14 663 Fälle untersuchten die Krankenkassengutachter im vergan- genen Jahr, 78 mehr als im Vorjahreszeitraum. 3796 Mal bestätigte sich der Verdacht auf einen Fehler, das war also in jedem vierten Fall. Beanstandet von den Patienten oder ihren Angehörigen wurden vermeintlich fehlerhafte Behandlungen in Orthopädie und Chirurgie, innerer und Zahnmedizin. 155 Mal führte ein Behandlungsfehler sogar zum Tod des Patienten. 1294 Mal erlitt der betroffene Mensch einen dauerhaften Schaden.

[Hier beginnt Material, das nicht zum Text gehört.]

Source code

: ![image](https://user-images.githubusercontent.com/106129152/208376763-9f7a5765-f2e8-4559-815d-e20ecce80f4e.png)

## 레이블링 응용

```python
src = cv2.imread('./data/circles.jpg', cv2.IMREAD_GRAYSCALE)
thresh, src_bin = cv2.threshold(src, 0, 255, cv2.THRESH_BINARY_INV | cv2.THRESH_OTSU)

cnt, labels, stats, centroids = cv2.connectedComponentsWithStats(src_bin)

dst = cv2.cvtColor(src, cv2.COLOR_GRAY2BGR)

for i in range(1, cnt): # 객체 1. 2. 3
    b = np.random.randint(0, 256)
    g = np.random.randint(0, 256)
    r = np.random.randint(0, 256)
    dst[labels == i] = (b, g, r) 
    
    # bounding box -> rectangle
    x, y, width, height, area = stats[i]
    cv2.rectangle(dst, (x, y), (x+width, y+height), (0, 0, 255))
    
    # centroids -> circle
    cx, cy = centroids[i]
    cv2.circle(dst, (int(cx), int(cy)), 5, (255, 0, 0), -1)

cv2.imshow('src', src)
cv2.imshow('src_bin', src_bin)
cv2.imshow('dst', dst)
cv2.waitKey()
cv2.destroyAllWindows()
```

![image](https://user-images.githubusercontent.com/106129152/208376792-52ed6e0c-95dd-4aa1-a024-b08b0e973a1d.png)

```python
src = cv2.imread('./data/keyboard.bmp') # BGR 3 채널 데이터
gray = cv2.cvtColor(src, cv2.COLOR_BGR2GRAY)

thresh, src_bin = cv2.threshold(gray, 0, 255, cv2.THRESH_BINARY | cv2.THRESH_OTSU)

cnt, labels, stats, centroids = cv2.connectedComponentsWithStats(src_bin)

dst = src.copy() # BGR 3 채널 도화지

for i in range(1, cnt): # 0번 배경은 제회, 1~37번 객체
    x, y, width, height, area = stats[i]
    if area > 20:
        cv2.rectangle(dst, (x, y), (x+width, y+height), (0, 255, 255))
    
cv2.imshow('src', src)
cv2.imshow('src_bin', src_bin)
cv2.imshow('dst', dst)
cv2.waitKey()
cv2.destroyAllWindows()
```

Mit einem Drittel passieren die meisten der anerkannten Fehler während eines operativen Eingriffs – besonders beim Zahnarzt –, ein Viertel geschieht bereits bei der Erhebung des Befundes, an dritter Stelle folgen Pflegefehler. Die Gutachter zählten 67 Fälle, in denen beim Patienten während eines Krankenhausaufenthaltes ein Druckgeschwür entstand, das eindeutig auf eine falsche Risikoeinschätzung zurückzuführen war. Bei entsprechenden Vorbeugemaßnahmen hätte es verhindert werden können. 34 Mal verblieben nach einem Eingriff Dinge wie Tupfer, Kompressen oder Klemmen im Körper. Dies hätte sich nach Ansicht der Experten durch eine einfache Zählkontrolle der benutzten Instrumente verhindern lassen.
Wie bereits im vergangenen Jahr mahnten die Vertreter der Krankenkassen eine größere Aufmerksamkeit für das Problem an. Es gehe nicht um die Frage, wer den Fehler verursacht habe, erklärte MDS-Chef Gronemeyer. sondern vielmehr darum, wo und warum er geschehen ist und welcher Art er war. Nur so könne eine Analyse erfolgen und vermieden werden, dass immer wieder die gleichen Fehler gemacht würden. Zu den Ver- meidungsstrategien zählt der Medizinische Dienst der Krankenkassen Checklisten bei Eingriffen, Trainings von Operationsteams, die kritische Kontrolle von Medikamentenkombinationen und ein bundesweites Fehlerregister.
Doch von einem Fehlerbewusstsein, das diese Maßnahmen als notwendig erachten würde, ist man hierzulande weit entfernt, meinen Fachleute. Patientensicherheitsexperte Max Skorning nannte als Beispiel die »Never Events« – Dinge, die niemals vorkommen sollten. Sie bezeichnen immer wieder auftretende folgenschwere Ereignisse wie Verwechslung des Patienten, der Gliedmaßen oder des Medikamentes. In den USA oder Großbritannien würden solche Vorkommnisse landesweit aufgelistet. Sie seien in der Regel nicht der Fehler eines Einzelnen, sondern Fol- ge eines Problems im System, so Skorning. Transparenz sei die einzige Möglichkeit, Patienten und das Personal vor solchen Fehlern zu schützen.
Will man unter den medizinischen Eisberg schauen, muss man die bei den Gutachterstellen der Ärzteschaft geltend gemachten Behandlungsfehler zu denen der Kassen hinzuzählen und kommt dann auf rund 6000 bestätigte Fehler im vergangenen Jahr. Doch auch das ist noch nicht alles. Keine Statistik zählt die direkt bei Gericht vorgebrachten Fälle. »Die wahre Zahl der Behandlungsfehler liegt leider bedeutend höher als das, was Ärzte zugeben und Krankenkassen offiziell erheben«, sagt die LINKEN-Gesundheitsexpertin Kathrin Vogler. Aus ihrer Sicht dürfe die Beweislast für einen Fehler nicht länger bei den Patienten liegen.